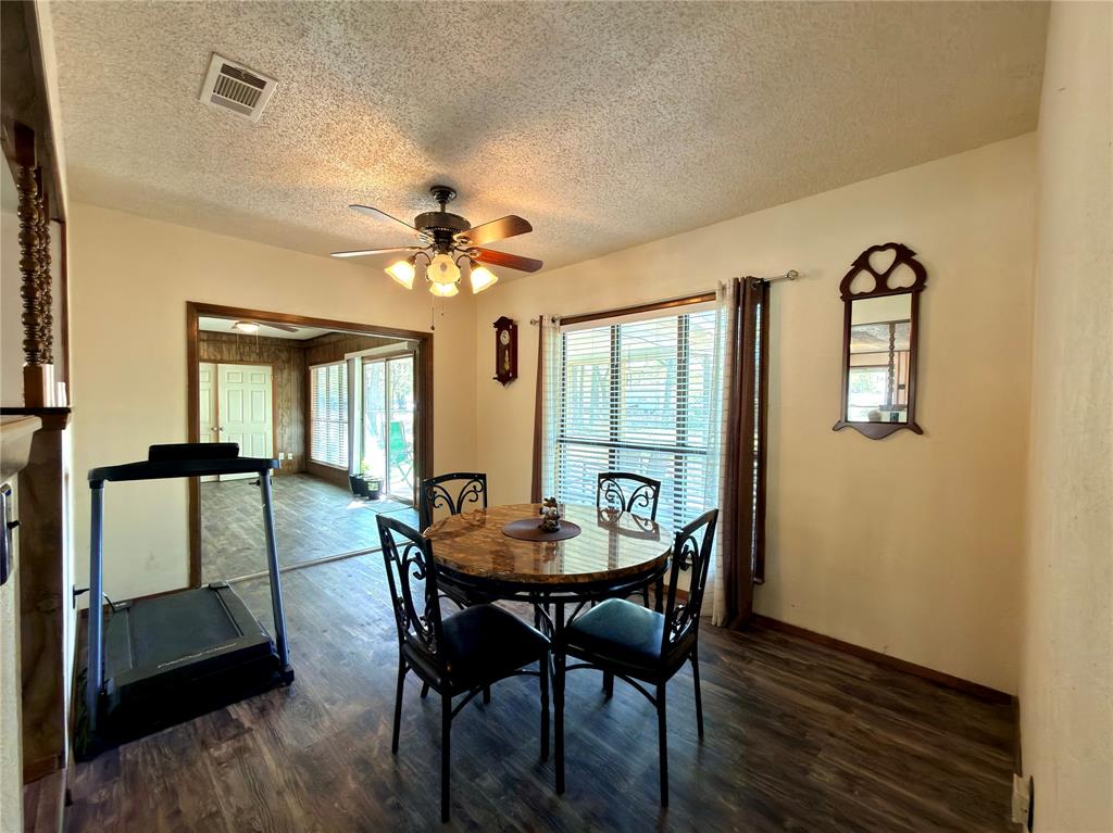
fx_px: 450
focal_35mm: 14
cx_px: 556
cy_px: 416
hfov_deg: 102.1
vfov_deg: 85.6
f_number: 2.2
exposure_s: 1/30
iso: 160
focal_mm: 2.22
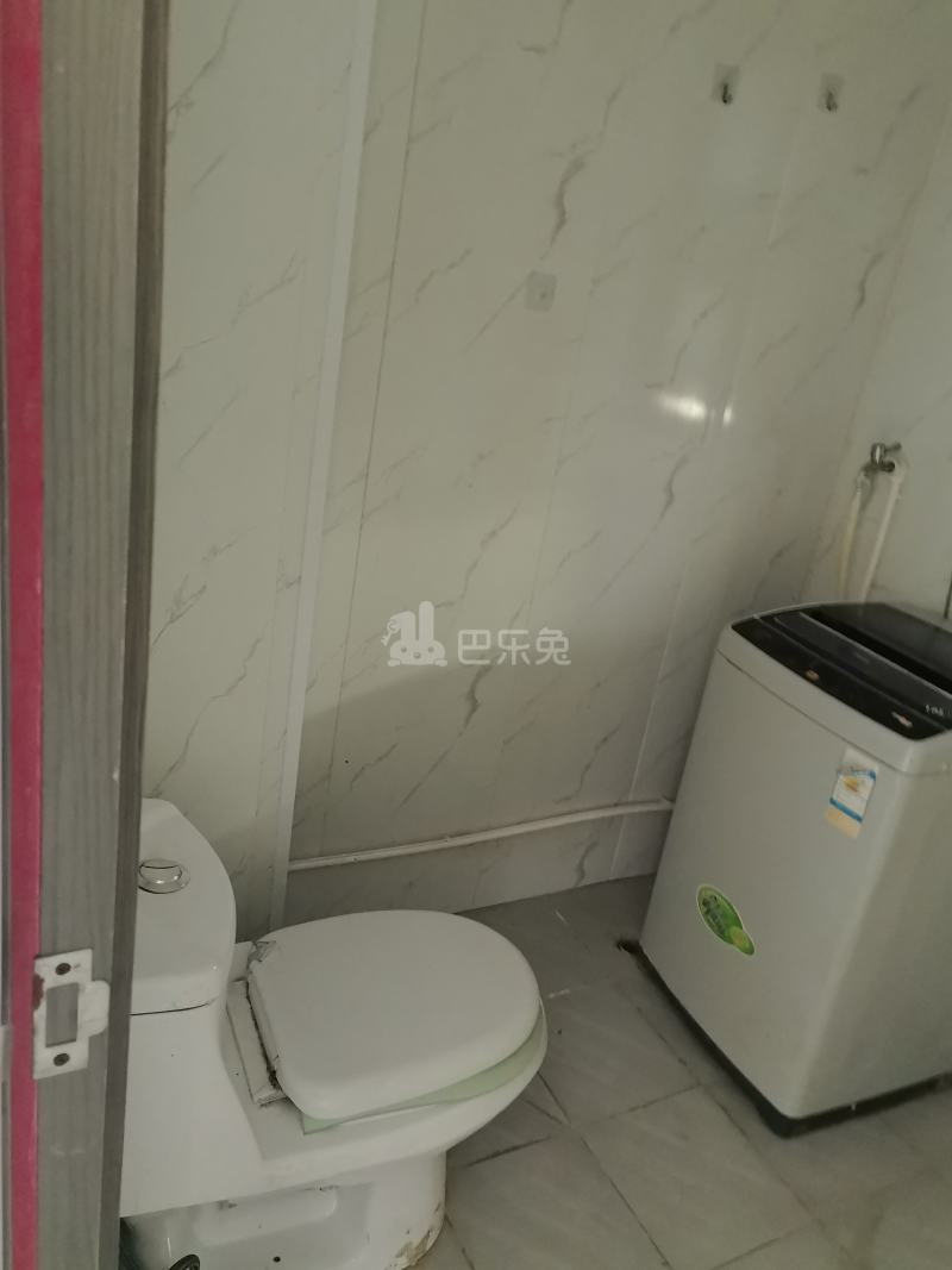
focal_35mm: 27
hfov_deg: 51.3
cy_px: 635
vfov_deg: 65.3
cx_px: 476
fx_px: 990
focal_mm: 5.52
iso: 320
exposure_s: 1/25
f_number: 1.9
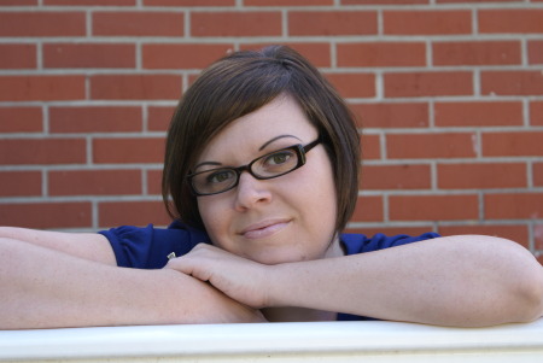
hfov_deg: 19.4
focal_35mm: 105
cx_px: 272
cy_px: 182
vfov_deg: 13.1
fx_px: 1585
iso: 250
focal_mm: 70
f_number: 5.6
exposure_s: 1/125
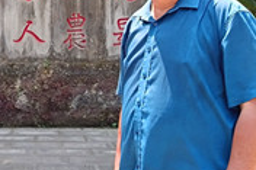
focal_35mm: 71
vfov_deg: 18.7
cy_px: 9
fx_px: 504
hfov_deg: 27.5
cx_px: 26
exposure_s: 1/100
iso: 117
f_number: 1.75
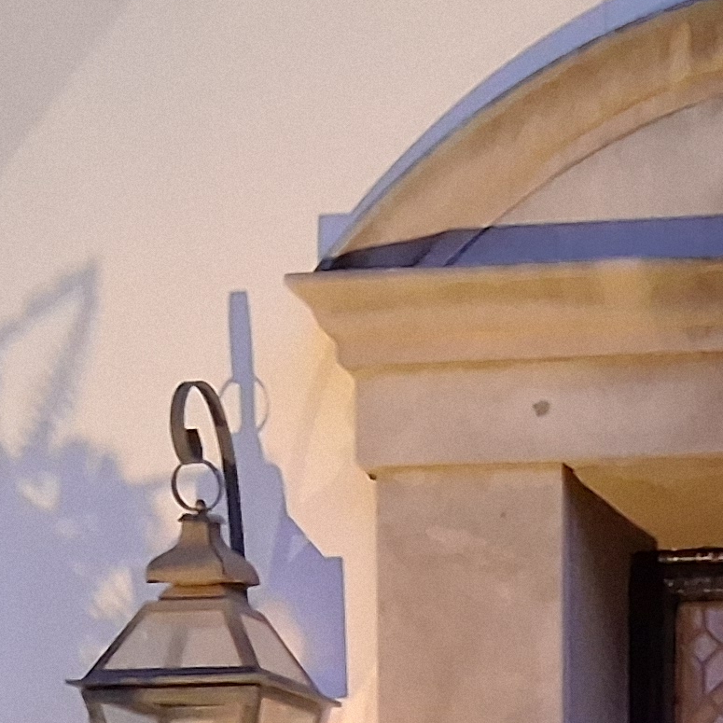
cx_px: 761
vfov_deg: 12.9
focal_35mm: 121
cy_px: 1339
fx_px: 2859
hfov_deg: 14.1
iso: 1250
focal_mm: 3.98
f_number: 1.8
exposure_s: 1/15
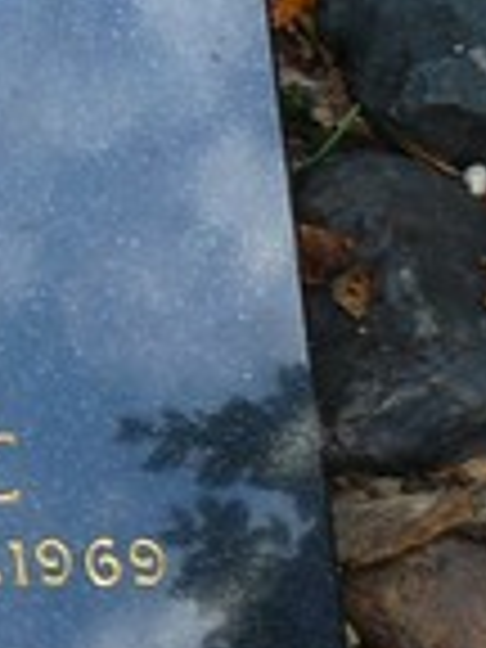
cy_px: 648
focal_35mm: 271
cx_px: -936
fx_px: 5073
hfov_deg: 5.2
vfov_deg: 7.3
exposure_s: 1/100
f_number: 3.2
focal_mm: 10.9
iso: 100
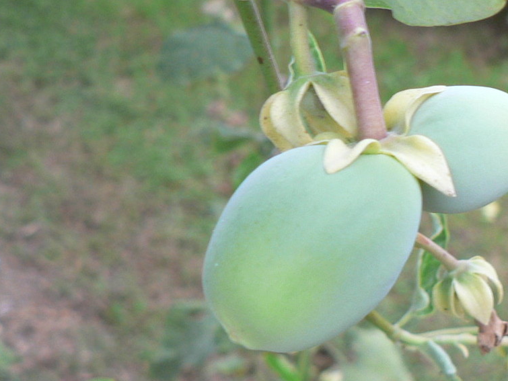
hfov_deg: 31.0
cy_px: 173
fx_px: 896
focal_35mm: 61
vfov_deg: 24.0
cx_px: 389
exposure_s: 1/30
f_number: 2.8
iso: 100
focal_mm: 6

§ **TO-DO ITEM**
The response should repeat each record precisely and contain no pictures.

§ **ANSWER SECTION**
fx_px: 450
focal_35mm: 14
cx_px: 556
cy_px: 416
hfov_deg: 102.1
vfov_deg: 85.6
f_number: 2.2
exposure_s: 1/30
iso: 160
focal_mm: 2.22
focal_35mm: 27
hfov_deg: 51.3
cy_px: 635
vfov_deg: 65.3
cx_px: 476
fx_px: 990
focal_mm: 5.52
iso: 320
exposure_s: 1/25
f_number: 1.9
hfov_deg: 19.4
focal_35mm: 105
cx_px: 272
cy_px: 182
vfov_deg: 13.1
fx_px: 1585
iso: 250
focal_mm: 70
f_number: 5.6
exposure_s: 1/125
focal_35mm: 71
vfov_deg: 18.7
cy_px: 9
fx_px: 504
hfov_deg: 27.5
cx_px: 26
exposure_s: 1/100
iso: 117
f_number: 1.75
cx_px: 761
vfov_deg: 12.9
focal_35mm: 121
cy_px: 1339
fx_px: 2859
hfov_deg: 14.1
iso: 1250
focal_mm: 3.98
f_number: 1.8
exposure_s: 1/15
cy_px: 648
focal_35mm: 271
cx_px: -936
fx_px: 5073
hfov_deg: 5.2
vfov_deg: 7.3
exposure_s: 1/100
f_number: 3.2
focal_mm: 10.9
iso: 100
hfov_deg: 31.0
cy_px: 173
fx_px: 896
focal_35mm: 61
vfov_deg: 24.0
cx_px: 389
exposure_s: 1/30
f_number: 2.8
iso: 100
focal_mm: 6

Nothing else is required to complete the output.